The Problems We Have With Problems

In my time as a developer and leader of other developers, I’ve focused a lot of my effort on understanding how people diagnose and solve problems.

This is an extremely broad topic, obviously, but still some interesting things have emerged as a fruit of my intrigue.

Here’s an incomplete list of things that make problems… well, problematic, for humans.

  • Mixing up recognition with diagnosis
  • Confusing symptoms for roots
  • Trusting narrative over facts
  • Strict dichotomization
  • Visible focus
  • Control fallacy
  • Tunnel vision
  • Hindsight narratives
  • Irrational, but popular, beliefs

Each of these is hard to see if you’re in the middle of it. Extremely hard to predict. Easier to see in others, but also elusive because none of these problems presents itself perfectly.
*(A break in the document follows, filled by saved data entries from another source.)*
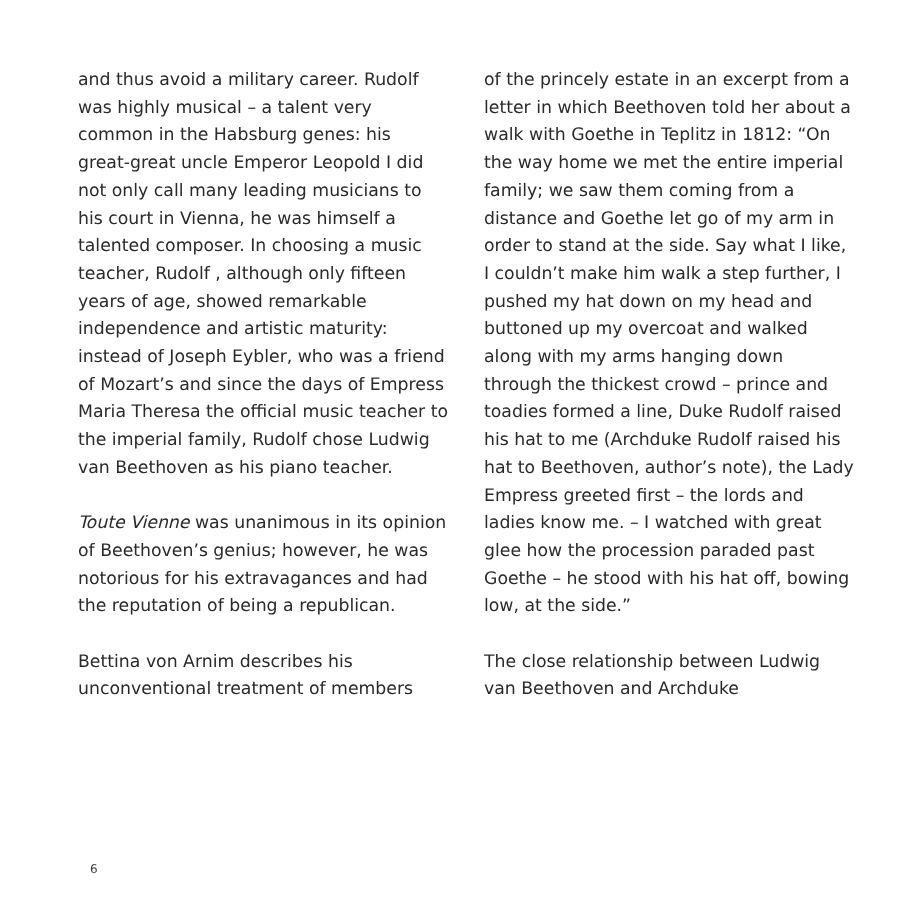and thus avoid a military career. Rudolf was highly musical – a talent very common in the Habsburg genes: his great-great uncle Emperor Leopold I did not only call many leading musicians to his court in Vienna, he was himself a talented composer. In choosing a music teacher, Rudolf , although only fifteen years of age, showed remarkable independence and artistic maturity: instead of Joseph Eybler, who was a friend of Mozart’s and since the days of Empress Maria Theresa the official music teacher to the imperial family, Rudolf chose Ludwig van Beethoven as his piano teacher.
Toute Vienne was unanimous in its opinion of Beethoven’s genius; however, he was notorious for his extravagances and had the reputation of being a republican.
Bettina von Arnim describes his unconventional treatment of members
of the princely estate in an excerpt from a letter in which Beethoven told her about a walk with Goethe in Teplitz in 1812: “On the way home we met the entire imperial family; we saw them coming from a distance and Goethe let go of my arm in order to stand at the side. Say what I like, I couldn’t make him walk a step further, I pushed my hat down on my head and buttoned up my overcoat and walked along with my arms hanging down through the thickest crowd – prince and toadies formed a line, Duke Rudolf raised his hat to me (Archduke Rudolf raised his hat to Beethoven, author’s note), the Lady Empress greeted first – the lords and ladies know me. – I watched with great glee how the procession paraded past Goethe – he stood with his hat off, bowing low, at the side.”
The close relationship between Ludwig van Beethoven and Archduke
6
Unfortunately this post won’t give you a silver bullet, but here’s a few things to try.

  • Pair awareness with humility. Know that these things exist, and that you are vulnerable to them because you are human.
  • Seek truth, not victory. Truth is it’s own real victory – the efficient and rational victory, different from a perception-only kind of vanity-victory.
  • Don’t despise questions. Questions are often uncomfortable, difficult to answer, and may even seem like a waste of time. They are not. Generate more questions than answers.
  • Always remember the dark matter. We see very little of what’s going on at any point in time. Most of the time, our perception is less than the tip of the iceberg. Be happy and quick to blame randomness for a significant portion, if not all, of your successes and your failures, and then see if you can draw out similarities after you’ve accepted the role of the dark matter.
  • Fight echo chambers by making more relationships and seeking wider experiences. Typical routines and limited relationships will keep your mind in one lane. Get into another lane. Try new things, meet new people, read new books, take a new way home. Allow randomness and serendipity into your life; not because those relationships must materialize into new opportunities, but because your brain is healthier with the variety.
  • Separate analysis from sense-making. We crave sense-making. We instinctively search for causes to avoid future threats and compare our own situations against a good or bad outcome. In order to keep analysis and sense-making separate, use frameworks and cross-checking for analysis that doesn’t produce a “narrative.” (Don’t forget dark matter: there may be no sense to be made.)
  • Beware of certainty. Notice I didn’t say “beware of confidence.” You can be confident, and still uncertain. You can also act in bravery. But certainty is often a sign of turning something that is gray into something that is black or white; this kind of dichotomization, when done many times over, can generate a lot of error.
  • Meditate on the fact that good people fail often. We don’t read failure stories often enough to realize just how common they are. Very few mediocre stories make for good books, or documentaries. Remember that sometimes, despite all of your effort, failure or lackluster outcomes can still happen. Be thankful for them. If you don’t choose to be thankful, you only hurt yourself.

This is a short list in a category where lists don’t solve the problem. However, if you’re reading this right now, I hope you leave this page encouraged and equally humbled at the reality of the complexity of problems we face every day. Give yourself, and others, grace. When you feel like you’ve done that, double it. We all need more grace.